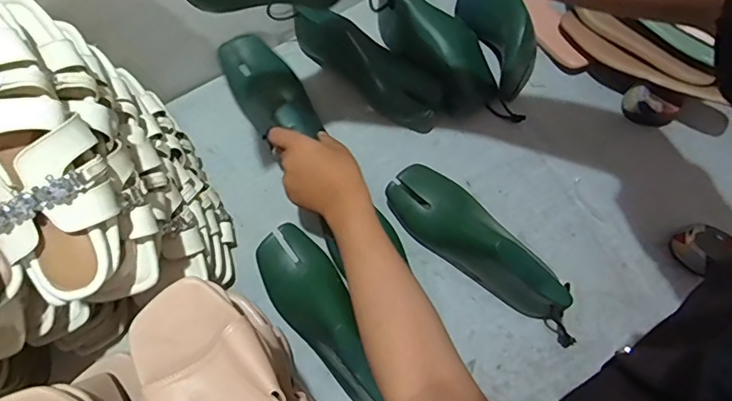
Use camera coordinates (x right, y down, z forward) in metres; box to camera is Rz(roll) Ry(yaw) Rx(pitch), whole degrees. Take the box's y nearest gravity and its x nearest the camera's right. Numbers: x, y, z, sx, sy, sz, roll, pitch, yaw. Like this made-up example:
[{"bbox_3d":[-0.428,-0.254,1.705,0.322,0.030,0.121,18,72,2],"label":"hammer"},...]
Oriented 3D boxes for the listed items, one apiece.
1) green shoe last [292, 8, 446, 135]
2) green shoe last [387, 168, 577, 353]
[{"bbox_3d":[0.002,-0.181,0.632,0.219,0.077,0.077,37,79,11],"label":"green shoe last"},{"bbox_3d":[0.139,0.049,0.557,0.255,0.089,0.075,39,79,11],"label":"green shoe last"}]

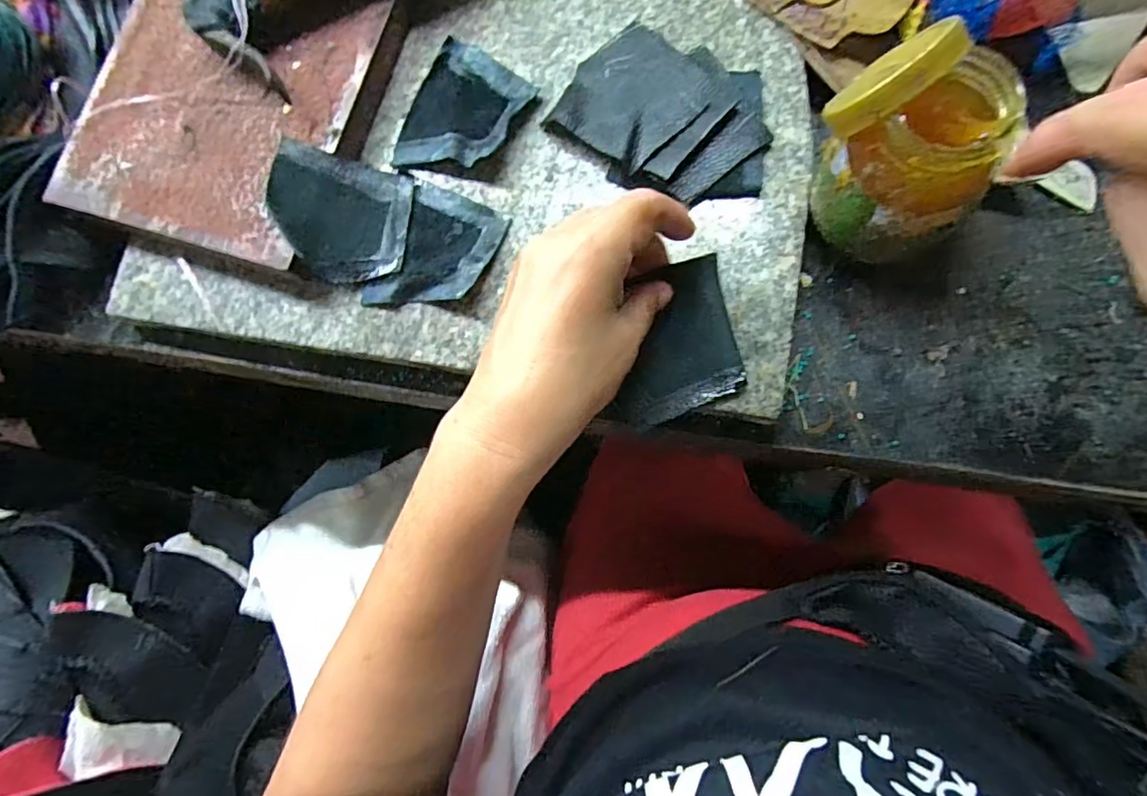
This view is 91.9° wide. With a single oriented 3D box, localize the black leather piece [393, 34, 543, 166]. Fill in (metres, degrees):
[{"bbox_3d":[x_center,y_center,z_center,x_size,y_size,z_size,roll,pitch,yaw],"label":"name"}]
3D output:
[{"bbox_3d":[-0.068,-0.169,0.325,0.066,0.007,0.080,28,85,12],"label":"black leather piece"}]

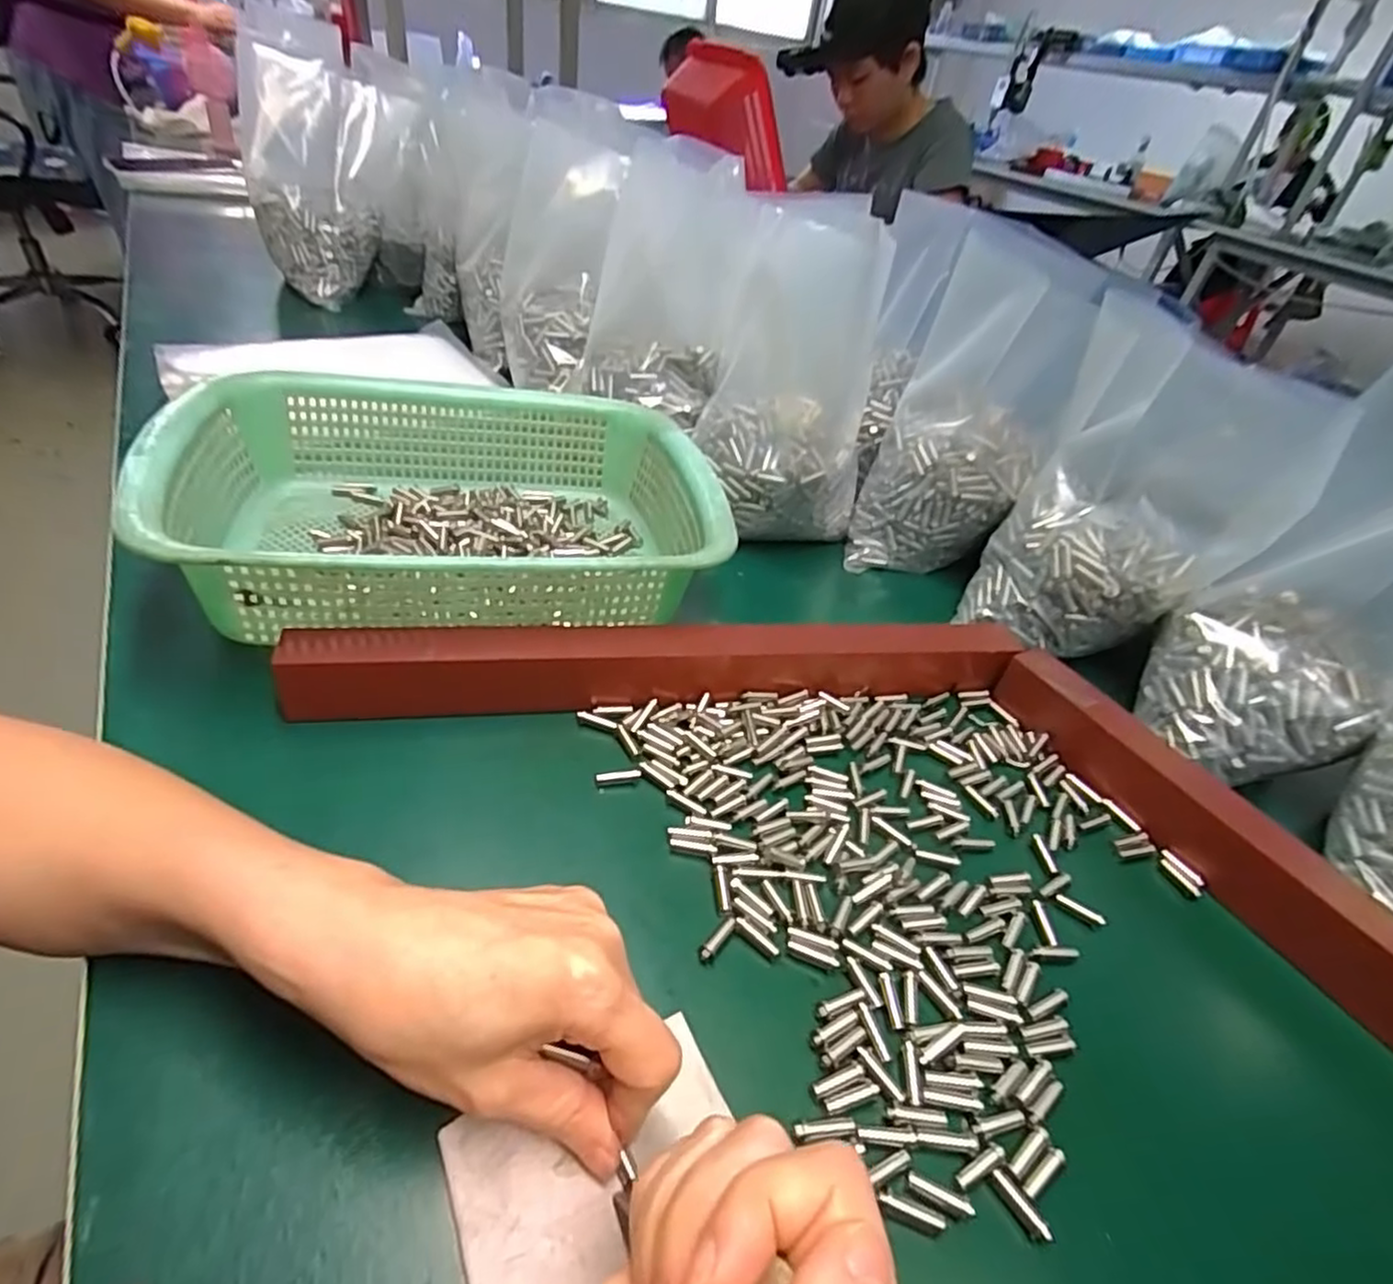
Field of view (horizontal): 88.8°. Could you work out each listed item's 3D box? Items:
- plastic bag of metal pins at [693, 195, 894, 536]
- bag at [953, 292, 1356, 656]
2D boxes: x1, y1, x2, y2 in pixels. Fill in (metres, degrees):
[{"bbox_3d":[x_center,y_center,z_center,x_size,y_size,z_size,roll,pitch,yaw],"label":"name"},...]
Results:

- - - -

*ACTION ITEM:* A verbatim retyping of the listing, without any pictures, is the expected answer.

*RESPONSE TO THE TASK:*
Use camera coordinates (x right, y down, z forward) in metres; box to camera is Rz(roll) Ry(yaw) Rx(pitch), whole degrees. Take the box's y nearest gravity and its x nearest the camera's right. Numbers: x, y, z, sx, sy, sz, roll, pitch, yaw. Like this made-up example:
[{"bbox_3d":[-0.428,-0.254,1.705,0.322,0.030,0.121,18,72,2],"label":"hammer"},...]
Oriented 3D boxes for the listed items, one apiece.
1) green shoe last [292, 8, 446, 135]
2) green shoe last [387, 168, 577, 353]
[{"bbox_3d":[0.002,-0.181,0.632,0.219,0.077,0.077,37,79,11],"label":"green shoe last"},{"bbox_3d":[0.139,0.049,0.557,0.255,0.089,0.075,39,79,11],"label":"green shoe last"}]

This view is 91.9° wide. With a single oriented 3D box, localize the black leather piece [393, 34, 543, 166]. Fill in (metres, degrees):
[{"bbox_3d":[x_center,y_center,z_center,x_size,y_size,z_size,roll,pitch,yaw],"label":"name"}]
3D output:
[{"bbox_3d":[-0.068,-0.169,0.325,0.066,0.007,0.080,28,85,12],"label":"black leather piece"}]

Field of view (horizontal): 88.8°. Could you work out each listed item's 3D box? Items:
- plastic bag of metal pins at [693, 195, 894, 536]
- bag at [953, 292, 1356, 656]
2D boxes: x1, y1, x2, y2 in pixels. Fill in (metres, degrees):
[{"bbox_3d":[x_center,y_center,z_center,x_size,y_size,z_size,roll,pitch,yaw],"label":"name"},...]
Results:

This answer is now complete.